DATA PROVIDED
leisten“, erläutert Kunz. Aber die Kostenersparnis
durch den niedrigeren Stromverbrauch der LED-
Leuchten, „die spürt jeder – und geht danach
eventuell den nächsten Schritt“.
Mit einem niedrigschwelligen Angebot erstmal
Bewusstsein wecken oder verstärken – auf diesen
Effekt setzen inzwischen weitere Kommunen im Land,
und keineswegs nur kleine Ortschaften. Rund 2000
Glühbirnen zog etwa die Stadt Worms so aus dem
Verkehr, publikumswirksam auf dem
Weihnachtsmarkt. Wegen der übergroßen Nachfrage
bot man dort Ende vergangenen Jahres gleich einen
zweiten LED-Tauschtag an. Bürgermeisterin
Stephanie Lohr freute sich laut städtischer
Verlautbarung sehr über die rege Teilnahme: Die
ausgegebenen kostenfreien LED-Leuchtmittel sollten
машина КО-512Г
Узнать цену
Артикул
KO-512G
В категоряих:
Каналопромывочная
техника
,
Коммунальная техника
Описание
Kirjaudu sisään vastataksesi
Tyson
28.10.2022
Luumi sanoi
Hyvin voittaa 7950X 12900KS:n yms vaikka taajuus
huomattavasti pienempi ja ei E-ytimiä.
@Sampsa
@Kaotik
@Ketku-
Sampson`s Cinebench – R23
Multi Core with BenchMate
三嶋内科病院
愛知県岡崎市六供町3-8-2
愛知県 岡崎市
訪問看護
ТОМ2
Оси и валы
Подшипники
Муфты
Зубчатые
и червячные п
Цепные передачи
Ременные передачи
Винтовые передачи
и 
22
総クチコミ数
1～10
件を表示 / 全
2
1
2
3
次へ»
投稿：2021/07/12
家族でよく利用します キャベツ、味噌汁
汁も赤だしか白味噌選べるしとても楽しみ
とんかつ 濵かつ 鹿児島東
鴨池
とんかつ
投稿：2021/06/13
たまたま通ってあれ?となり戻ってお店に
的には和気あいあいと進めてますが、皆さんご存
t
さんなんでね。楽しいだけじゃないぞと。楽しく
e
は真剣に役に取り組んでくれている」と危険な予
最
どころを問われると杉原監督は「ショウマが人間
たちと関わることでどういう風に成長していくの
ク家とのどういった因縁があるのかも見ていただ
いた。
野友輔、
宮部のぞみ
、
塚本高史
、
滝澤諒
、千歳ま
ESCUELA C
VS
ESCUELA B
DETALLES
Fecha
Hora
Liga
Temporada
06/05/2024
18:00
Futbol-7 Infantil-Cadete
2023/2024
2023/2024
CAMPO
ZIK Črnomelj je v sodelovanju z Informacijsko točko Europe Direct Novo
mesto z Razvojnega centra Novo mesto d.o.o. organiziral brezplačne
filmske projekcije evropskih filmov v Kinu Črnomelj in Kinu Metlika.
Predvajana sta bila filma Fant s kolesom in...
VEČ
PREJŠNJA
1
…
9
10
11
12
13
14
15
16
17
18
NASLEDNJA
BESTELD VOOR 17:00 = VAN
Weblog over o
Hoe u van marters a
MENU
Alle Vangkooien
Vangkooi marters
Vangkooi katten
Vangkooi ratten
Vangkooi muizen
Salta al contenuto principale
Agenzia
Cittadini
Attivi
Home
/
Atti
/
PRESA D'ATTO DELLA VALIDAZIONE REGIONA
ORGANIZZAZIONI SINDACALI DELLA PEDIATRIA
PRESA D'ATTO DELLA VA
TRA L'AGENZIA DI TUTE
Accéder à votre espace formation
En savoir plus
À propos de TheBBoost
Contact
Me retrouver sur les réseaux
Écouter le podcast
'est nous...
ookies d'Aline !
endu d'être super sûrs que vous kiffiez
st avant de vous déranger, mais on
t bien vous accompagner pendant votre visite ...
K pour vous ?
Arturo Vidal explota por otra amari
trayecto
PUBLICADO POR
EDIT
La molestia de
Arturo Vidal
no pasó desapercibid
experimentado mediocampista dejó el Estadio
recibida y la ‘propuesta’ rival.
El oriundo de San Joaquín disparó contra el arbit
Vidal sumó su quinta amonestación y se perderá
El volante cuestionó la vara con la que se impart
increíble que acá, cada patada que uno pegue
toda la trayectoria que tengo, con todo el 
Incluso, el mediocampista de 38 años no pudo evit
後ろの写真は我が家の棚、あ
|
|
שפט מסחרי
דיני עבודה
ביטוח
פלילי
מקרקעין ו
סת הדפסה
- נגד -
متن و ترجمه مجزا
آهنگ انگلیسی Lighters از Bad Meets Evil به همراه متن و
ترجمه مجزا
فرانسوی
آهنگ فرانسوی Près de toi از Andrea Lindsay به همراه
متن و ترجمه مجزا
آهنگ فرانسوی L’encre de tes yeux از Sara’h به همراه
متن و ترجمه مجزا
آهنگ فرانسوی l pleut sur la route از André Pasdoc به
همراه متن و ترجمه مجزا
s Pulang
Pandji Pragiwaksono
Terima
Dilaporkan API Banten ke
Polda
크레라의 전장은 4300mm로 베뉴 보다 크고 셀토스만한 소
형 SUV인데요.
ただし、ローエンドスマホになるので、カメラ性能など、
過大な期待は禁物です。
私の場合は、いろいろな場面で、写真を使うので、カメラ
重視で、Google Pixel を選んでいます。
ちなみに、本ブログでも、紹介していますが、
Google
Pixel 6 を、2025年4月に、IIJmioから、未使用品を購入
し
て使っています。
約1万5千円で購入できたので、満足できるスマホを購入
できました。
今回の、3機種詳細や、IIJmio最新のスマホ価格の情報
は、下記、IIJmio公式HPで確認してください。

DIRECTIONS
Reproduce every single entry above exactly.

ANSWER
leisten“, erläutert Kunz. Aber die Kostenersparnis
durch den niedrigeren Stromverbrauch der LED-
Leuchten, „die spürt jeder – und geht danach
eventuell den nächsten Schritt“.
Mit einem niedrigschwelligen Angebot erstmal
Bewusstsein wecken oder verstärken – auf diesen
Effekt setzen inzwischen weitere Kommunen im Land,
und keineswegs nur kleine Ortschaften. Rund 2000
Glühbirnen zog etwa die Stadt Worms so aus dem
Verkehr, publikumswirksam auf dem
Weihnachtsmarkt. Wegen der übergroßen Nachfrage
bot man dort Ende vergangenen Jahres gleich einen
zweiten LED-Tauschtag an. Bürgermeisterin
Stephanie Lohr freute sich laut städtischer
Verlautbarung sehr über die rege Teilnahme: Die
ausgegebenen kostenfreien LED-Leuchtmittel sollten
машина КО-512Г
Узнать цену
Артикул
KO-512G
В категоряих:
Каналопромывочная
техника
,
Коммунальная техника
Описание
Kirjaudu sisään vastataksesi
Tyson
28.10.2022
Luumi sanoi
Hyvin voittaa 7950X 12900KS:n yms vaikka taajuus
huomattavasti pienempi ja ei E-ytimiä.
@Sampsa
@Kaotik
@Ketku-
Sampson`s Cinebench – R23
Multi Core with BenchMate
三嶋内科病院
愛知県岡崎市六供町3-8-2
愛知県 岡崎市
訪問看護
ТОМ2
Оси и валы
Подшипники
Муфты
Зубчатые
и червячные п
Цепные передачи
Ременные передачи
Винтовые передачи
и 
22
総クチコミ数
1～10
件を表示 / 全
2
1
2
3
次へ»
投稿：2021/07/12
家族でよく利用します キャベツ、味噌汁
汁も赤だしか白味噌選べるしとても楽しみ
とんかつ 濵かつ 鹿児島東
鴨池
とんかつ
投稿：2021/06/13
たまたま通ってあれ?となり戻ってお店に
的には和気あいあいと進めてますが、皆さんご存
t
さんなんでね。楽しいだけじゃないぞと。楽しく
e
は真剣に役に取り組んでくれている」と危険な予
最
どころを問われると杉原監督は「ショウマが人間
たちと関わることでどういう風に成長していくの
ク家とのどういった因縁があるのかも見ていただ
いた。
野友輔、
宮部のぞみ
、
塚本高史
、
滝澤諒
、千歳ま
ESCUELA C
VS
ESCUELA B
DETALLES
Fecha
Hora
Liga
Temporada
06/05/2024
18:00
Futbol-7 Infantil-Cadete
2023/2024
2023/2024
CAMPO
ZIK Črnomelj je v sodelovanju z Informacijsko točko Europe Direct Novo
mesto z Razvojnega centra Novo mesto d.o.o. organiziral brezplačne
filmske projekcije evropskih filmov v Kinu Črnomelj in Kinu Metlika.
Predvajana sta bila filma Fant s kolesom in...
VEČ
PREJŠNJA
1
…
9
10
11
12
13
14
15
16
17
18
NASLEDNJA
BESTELD VOOR 17:00 = VAN
Weblog over o
Hoe u van marters a
MENU
Alle Vangkooien
Vangkooi marters
Vangkooi katten
Vangkooi ratten
Vangkooi muizen
Salta al contenuto principale
Agenzia
Cittadini
Attivi
Home
/
Atti
/
PRESA D'ATTO DELLA VALIDAZIONE REGIONA
ORGANIZZAZIONI SINDACALI DELLA PEDIATRIA
PRESA D'ATTO DELLA VA
TRA L'AGENZIA DI TUTE
Accéder à votre espace formation
En savoir plus
À propos de TheBBoost
Contact
Me retrouver sur les réseaux
Écouter le podcast
'est nous...
ookies d'Aline !
endu d'être super sûrs que vous kiffiez
st avant de vous déranger, mais on
t bien vous accompagner pendant votre visite ...
K pour vous ?
Arturo Vidal explota por otra amari
trayecto
PUBLICADO POR
EDIT
La molestia de
Arturo Vidal
no pasó desapercibid
experimentado mediocampista dejó el Estadio
recibida y la ‘propuesta’ rival.
El oriundo de San Joaquín disparó contra el arbit
Vidal sumó su quinta amonestación y se perderá
El volante cuestionó la vara con la que se impart
increíble que acá, cada patada que uno pegue
toda la trayectoria que tengo, con todo el 
Incluso, el mediocampista de 38 años no pudo evit
後ろの写真は我が家の棚、あ
|
|
שפט מסחרי
דיני עבודה
ביטוח
פלילי
מקרקעין ו
סת הדפסה
- נגד -
متن و ترجمه مجزا
آهنگ انگلیسی Lighters از Bad Meets Evil به همراه متن و
ترجمه مجزا
فرانسوی
آهنگ فرانسوی Près de toi از Andrea Lindsay به همراه
متن و ترجمه مجزا
آهنگ فرانسوی L’encre de tes yeux از Sara’h به همراه
متن و ترجمه مجزا
آهنگ فرانسوی l pleut sur la route از André Pasdoc به
همراه متن و ترجمه مجزا
s Pulang
Pandji Pragiwaksono
Terima
Dilaporkan API Banten ke
Polda
크레라의 전장은 4300mm로 베뉴 보다 크고 셀토스만한 소
형 SUV인데요.
ただし、ローエンドスマホになるので、カメラ性能など、
過大な期待は禁物です。
私の場合は、いろいろな場面で、写真を使うので、カメラ
重視で、Google Pixel を選んでいます。
ちなみに、本ブログでも、紹介していますが、
Google
Pixel 6 を、2025年4月に、IIJmioから、未使用品を購入
し
て使っています。
約1万5千円で購入できたので、満足できるスマホを購入
できました。
今回の、3機種詳細や、IIJmio最新のスマホ価格の情報
は、下記、IIJmio公式HPで確認してください。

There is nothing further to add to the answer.